Towards Fully Automated Trust in Federated Learning

Although the process described in the previous section can be used to achieve end-to-end trust within the federation, it involves several manual steps such as sharing and regularly verifying remote attestation certificates (required to account for changing attestation policies). While such a semi-manual process is designed to increase overall trust, it also adds complexity to the FL experiments.

One way to improve scalability would be to automate the verification process, for example by sharing the attestation certificates at a central location, accessible to all relying parties. Another possibility includes extending the OpenFL nodes’ TLS certificates with the claims provided by the attestation service. Thus, attestation verification effectively becomes part of establishing the federation’s trusted communication via an extended form of TLS known as “Attested TLS.”

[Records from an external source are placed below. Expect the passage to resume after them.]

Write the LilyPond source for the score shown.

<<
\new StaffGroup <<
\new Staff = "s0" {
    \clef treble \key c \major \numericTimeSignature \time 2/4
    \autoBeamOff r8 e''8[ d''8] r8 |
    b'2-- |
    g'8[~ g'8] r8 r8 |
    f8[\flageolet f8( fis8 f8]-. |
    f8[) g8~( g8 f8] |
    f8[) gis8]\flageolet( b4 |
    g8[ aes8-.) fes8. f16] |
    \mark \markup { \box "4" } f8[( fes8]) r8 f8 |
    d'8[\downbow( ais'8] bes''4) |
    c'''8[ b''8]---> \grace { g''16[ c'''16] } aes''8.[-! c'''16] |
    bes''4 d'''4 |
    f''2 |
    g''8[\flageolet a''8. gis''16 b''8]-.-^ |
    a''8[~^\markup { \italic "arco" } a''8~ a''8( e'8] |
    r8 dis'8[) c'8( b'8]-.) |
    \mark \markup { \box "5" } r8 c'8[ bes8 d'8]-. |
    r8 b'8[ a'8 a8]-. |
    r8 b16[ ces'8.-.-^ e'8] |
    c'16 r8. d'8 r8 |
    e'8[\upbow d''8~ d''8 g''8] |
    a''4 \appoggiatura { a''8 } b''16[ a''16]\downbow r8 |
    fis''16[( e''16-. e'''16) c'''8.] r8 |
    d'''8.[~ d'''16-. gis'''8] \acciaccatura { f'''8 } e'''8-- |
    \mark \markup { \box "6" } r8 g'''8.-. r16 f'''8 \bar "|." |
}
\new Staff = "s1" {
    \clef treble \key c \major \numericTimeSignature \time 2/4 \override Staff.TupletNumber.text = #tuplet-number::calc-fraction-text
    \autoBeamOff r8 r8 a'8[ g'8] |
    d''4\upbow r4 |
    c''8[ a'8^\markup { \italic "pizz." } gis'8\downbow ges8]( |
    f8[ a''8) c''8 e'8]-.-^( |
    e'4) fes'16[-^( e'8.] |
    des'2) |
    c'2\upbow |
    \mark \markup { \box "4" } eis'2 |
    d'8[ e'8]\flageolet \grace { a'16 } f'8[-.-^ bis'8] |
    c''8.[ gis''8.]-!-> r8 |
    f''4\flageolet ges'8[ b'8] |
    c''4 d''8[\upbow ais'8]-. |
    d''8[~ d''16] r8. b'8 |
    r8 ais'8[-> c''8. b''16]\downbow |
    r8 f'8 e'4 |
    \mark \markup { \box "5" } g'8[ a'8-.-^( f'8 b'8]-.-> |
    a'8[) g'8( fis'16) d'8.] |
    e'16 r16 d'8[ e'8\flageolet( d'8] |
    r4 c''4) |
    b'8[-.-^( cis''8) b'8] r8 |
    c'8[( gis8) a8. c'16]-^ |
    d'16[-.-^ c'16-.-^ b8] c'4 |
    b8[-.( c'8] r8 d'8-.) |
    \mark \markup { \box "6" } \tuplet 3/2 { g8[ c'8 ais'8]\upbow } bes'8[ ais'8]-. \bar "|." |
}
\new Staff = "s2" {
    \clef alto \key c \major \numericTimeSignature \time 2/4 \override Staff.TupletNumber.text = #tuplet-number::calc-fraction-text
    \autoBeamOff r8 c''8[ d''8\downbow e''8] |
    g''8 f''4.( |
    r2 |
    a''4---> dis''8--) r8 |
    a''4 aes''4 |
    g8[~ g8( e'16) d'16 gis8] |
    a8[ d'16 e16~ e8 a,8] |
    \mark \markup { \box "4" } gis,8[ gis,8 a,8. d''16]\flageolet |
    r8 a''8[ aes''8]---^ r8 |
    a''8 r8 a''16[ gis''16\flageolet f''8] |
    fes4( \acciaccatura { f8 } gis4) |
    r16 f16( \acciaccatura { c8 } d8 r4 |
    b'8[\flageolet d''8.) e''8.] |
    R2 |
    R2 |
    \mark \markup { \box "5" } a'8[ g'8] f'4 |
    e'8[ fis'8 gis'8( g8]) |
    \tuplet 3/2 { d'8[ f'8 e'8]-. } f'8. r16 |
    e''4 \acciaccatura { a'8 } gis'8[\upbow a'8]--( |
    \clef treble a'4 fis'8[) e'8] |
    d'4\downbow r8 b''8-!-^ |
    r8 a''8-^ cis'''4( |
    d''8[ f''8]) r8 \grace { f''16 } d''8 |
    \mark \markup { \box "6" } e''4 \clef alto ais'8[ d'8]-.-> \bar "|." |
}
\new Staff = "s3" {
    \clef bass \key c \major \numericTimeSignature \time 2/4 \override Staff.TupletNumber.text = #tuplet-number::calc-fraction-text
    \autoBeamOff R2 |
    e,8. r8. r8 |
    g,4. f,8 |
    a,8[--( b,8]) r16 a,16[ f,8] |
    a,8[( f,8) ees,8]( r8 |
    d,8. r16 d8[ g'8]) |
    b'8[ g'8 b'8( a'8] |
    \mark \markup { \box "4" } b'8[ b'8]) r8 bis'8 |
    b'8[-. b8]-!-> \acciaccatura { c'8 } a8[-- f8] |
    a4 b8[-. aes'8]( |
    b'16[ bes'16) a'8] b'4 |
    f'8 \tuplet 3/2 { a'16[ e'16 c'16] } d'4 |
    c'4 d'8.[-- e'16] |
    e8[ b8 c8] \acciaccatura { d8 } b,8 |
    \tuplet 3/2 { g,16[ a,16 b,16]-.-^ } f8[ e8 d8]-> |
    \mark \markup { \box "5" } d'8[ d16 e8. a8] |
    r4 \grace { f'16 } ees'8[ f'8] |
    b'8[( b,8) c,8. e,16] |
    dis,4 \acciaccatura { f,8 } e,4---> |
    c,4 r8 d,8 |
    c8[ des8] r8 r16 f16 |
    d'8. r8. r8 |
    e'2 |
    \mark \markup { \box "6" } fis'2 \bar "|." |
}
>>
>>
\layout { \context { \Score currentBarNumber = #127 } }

Trust can be enhanced and automated even further by encrypting the data and only providing the decryption key to a remotely attested collaborator enclave, in a process known as data sealing. This ensures that the data remains secure and can only be accessed by trusted code. By implementing data sealing, we can increasingly protect the integrity and confidentiality of the data throughout its lifecycle, thereby enhancing the overall security of the federation. This approach is not only designed to safeguard the data against unauthorized access but also helps to ensure that it is only processed within a trusted environment, further reinforcing confidentiality and trust within the federation.

Conclusion

Federated Learning represents a significant advancement in the field of Machine Learning, enabling collaborative model training while helping preserve data privacy. However, the inherent trust issues and potential attack vectors in FL necessitate robust security measures. In this blog we have explored the vulnerabilities in traditional FL setups and introduced Trusted Execution Environments (TEEs) as a promising solution to enhance security and privacy. By leveraging Intel Software Guard Extensions (Intel SGX) and Remote Attestation with Intel Tiber Trust Authority, we can help ensure that the computations within FL nodes are more secure and trustworthy, thereby fostering greater confidence among the entities involved in Federated Learning.